Was the MBA worth it?

I graduated one year ago, so I guess it is time to take a small step back and ponder on the use and return on investment of my MBA (but the heat of  Tunis where I am now writing is not really helping).  I have read a couple of articles lately on the topic and of course their answer is more or less “no” (otherwise it is not an interesting enough article): you can train on your own, you can network on your own, you can all have it with hard work and good will, you will save money and this is what our statistics show on the post-MBA salary bla bla ba. Of course, the reader with such articles feel comfortable with the status quo, he can do it all on his own, far from the business school rip off. But one thing you learn once you start your MBA program is that all these statistics and studies do not mean anything because every candidate has his own story, his own ambitions, his own assumptions, his own constraints!
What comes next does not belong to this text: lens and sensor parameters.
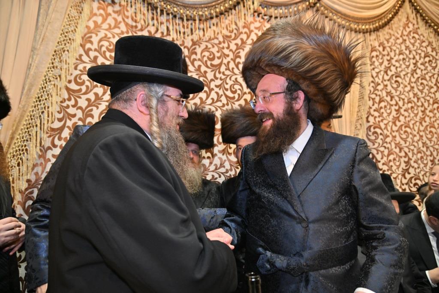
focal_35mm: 24
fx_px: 293
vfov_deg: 53.1
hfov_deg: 73.7
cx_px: 220
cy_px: 146
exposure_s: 1/200
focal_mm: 24
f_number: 4
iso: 500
After few years in France, I wanted to gain some experience in US, get exposure to new fields and new profiles, and get some tools to switch my career into private sector development related jobs. Of course, I went, like many of my MBA colleagues, through lots of downs, frustration, doubts etc. And it starts from week one: have I really made the right choice of country? program? school? etc. No wonder that some of the students drop out after a couple of weeks. And I had different ambitions and limits from the married Indian candidate’s who left his family in Mumbai, and the investment banker’s from New York City who wanted to boost his salary. This is why you need to keep your focus, and you cannot do it while you are already working in a company you do not like, or while you are “training on your own”. The MBA was for me a 2 year track to explore various topics, discuss with as many people as possible and to be involved in different projects. Gradually, I became familiar with topics I found out I am really interested in (was it luck?), I gained some “professional” experience in different areas and countries, which was all concluded with a credible MBA degree that looks good on the resume. Of course, it is annoying to be in debt. It is annoying to look around and see that some of your friends had moved on during the two years you were back to exams, homework  and student parties. But I am very happy with the outcome and I do not regret it a single second. So yeah, you can do it on your own, and take as less risk as possible. It is just a tool after all, but something that can be very enriching, challenging and effective. A worthy tool.